「トラウマ」ならぬ〝虎ウマ〟が、虎将の脳裏をよぎっているのか。阪神は19日の広島戦(甲子園)に1―5で敗れ、連勝は「2」でストップ。勝率で首位こそ守ったものの、2位・巨人にはついにゲーム差なしまで迫られた。9月3日時点では5ゲーム差。それが半月余りで消えた。2008年の「メークレジェンド」を身をもって知る藤川球児監督(46)の言動や采配からは、並々ならぬ危機感も透けて見える。
勝負どころの9月にまさかの7連敗を喫し、猛虎軍はGの猛追を許した。この日は先に試合を終えた巨人が中日に大勝し、0・5ゲーム差に迫られた状態で負けられない一戦を迎えたものの、勝負どころで守備のほころびが露呈。1―1の4回にはドラ1ルーキー・立石の失策が勝ち越し点につながり、6回にも遊撃・熊谷の失策から追加点を献上した。

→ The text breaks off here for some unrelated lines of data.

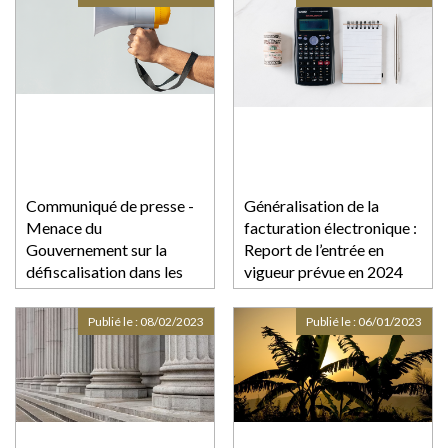
Communiqué de presse -
Généralisation de la
Menace du
facturation électronique :
Gouvernement sur la
Report de l’entrée en
défiscalisation dans les
vigueur prévue en 2024
outremers
Publié le :
08/02/2023
Publié le :
06/01/2023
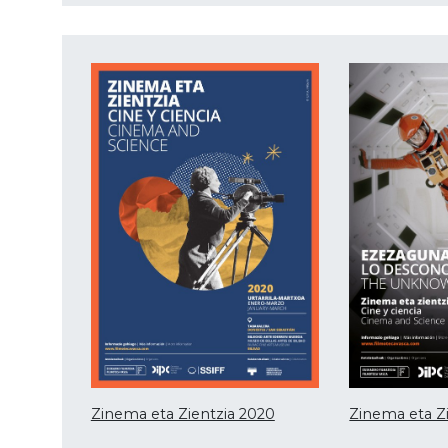
Zinema eta Zientzia 2020
Zinema eta Zi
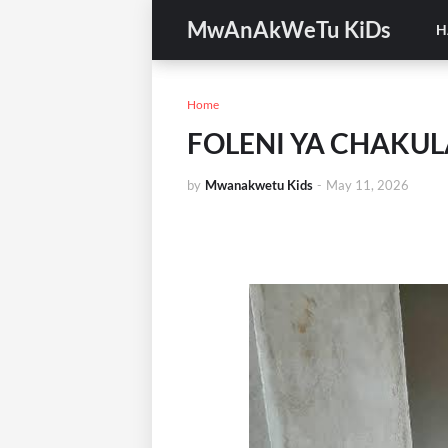
MwAnAkWeTu KiDs
H
Home
FOLENI YA CHAKUL
by
Mwanakwetu Kids
-
May 11, 2026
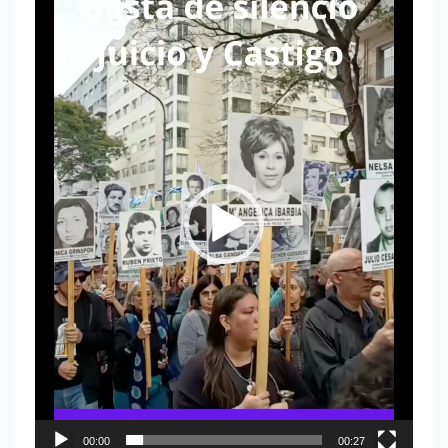
Reproductor
de
vídeo
00:00
00:27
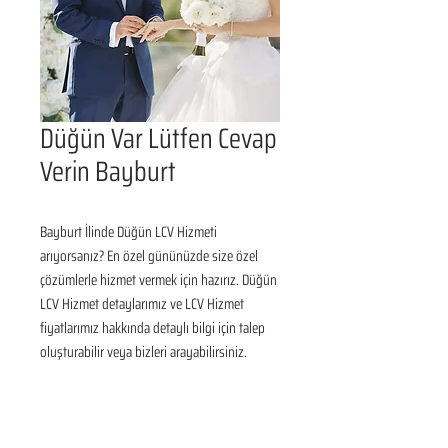
Düğün Var Lütfen Cevap
Verin Bayburt
Bayburt İlinde Düğün LCV Hizmeti 
arıyorsanız? En özel gününüzde size özel 
çözümlerle hizmet vermek için hazırız. Düğün 
LCV Hizmet detaylarımız ve LCV Hizmet 
fiyatlarımız hakkında detaylı bilgi için talep 
oluşturabilir veya bizleri arayabilirsiniz.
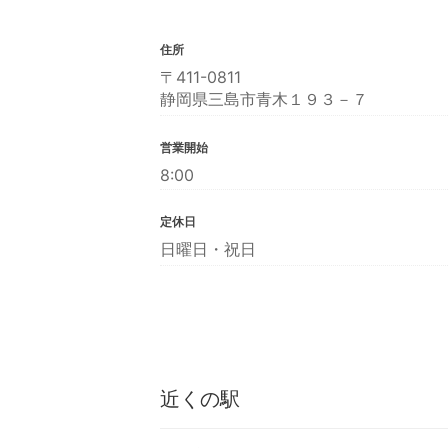
住所
〒411-0811
静岡県三島市青木１９３－７
営業開始
8:00
定休日
日曜日・祝日
近くの駅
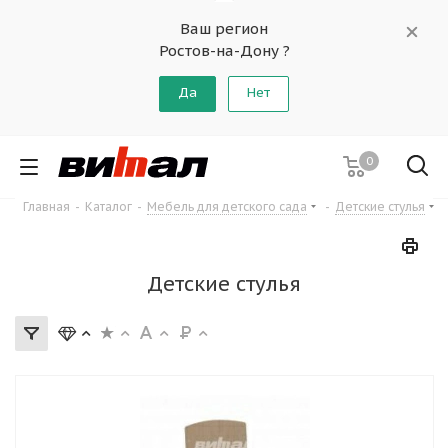
Ваш регион
Ростов-на-Дону ?
Да
Нет
0
Главная
-
Каталог
-
Мебель для детского сада
-
Детские стулья
Детские стулья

試合後、藤川監督は立石のミスについて「その辺りはやめておきましょう」とピシャリ。「今はとにかく目の前のゲーム、勝つことに集中しなければいけないし。明日もしっかりチームをね、まとめて戦うと。そこに尽きますね。以上になります」と言い残し、会見場を後にした。
宿敵に背後まで迫られ、指揮官の采配にも焦りが見え隠れする。7連敗を止めた17日の広島戦では7―2と5点をリードした9回に守護神・工藤を投入。この日も5回4安打2失点(自責点1)と粘っていた村上に対し、5回一死三塁の好機で迷わず代打・高寺を送ったが、空振り三振。勝負手は実らなかった。
藤川監督には、忘れようにも忘れられない18年前の記憶がある。2008年、岡田彰布監督率いる阪神は最大13ゲーム差をつけながら巨人に大逆転を許し「メークレジェンド」を許した。当時、絶対的守護神だった藤川監督も独走から一転、宿敵に追い詰められる怖さを痛感した。
しかも、悪夢はレギュラーシーズンだけで終わらない。同年10月20日の中日とのCS第1ステージ第3戦(京セラ)。現役だった藤川監督は0―0の9回に登板し、二死三塁からタイロン・ウッズに150キロの直球を左中間席へ運ばれて決勝2ランを被弾。チームも0―2で敗れ、そのままシーズン終了となり、藤川監督自身が第1次・岡田阪神で最後の敗戦投手となった。
それだけに、18年前の記憶が今季の采配に影を落としていたとしても不思議ではない。何としても逃げ切りたい――。その強い思いが、必要以上に前のめりにさせているようにも映る。
チーム周辺からも「まさかここまで連敗が続くとは思わなかった。5ゲーム差があったのに、一気に詰められてしまった。チーム内もいつも以上にピリピリしているし、こんな展開になるとは」との声が漏れているのが現状だ。さらに「このままいけば10月1日の甲子園での直接対決までもつれ込むだろう。そこまでに何とかしておきたいところだが…」と表情を曇らせる関係者もいる。
18年前は選手として、今度は指揮官として巨人の猛追を受ける藤川監督。〝虎ウマ〟を克服するのか、それとも再び屈するのか。いずれにせよ、あの悪夢を乗り越えない限り、この逆境からの「V」への道は開けない。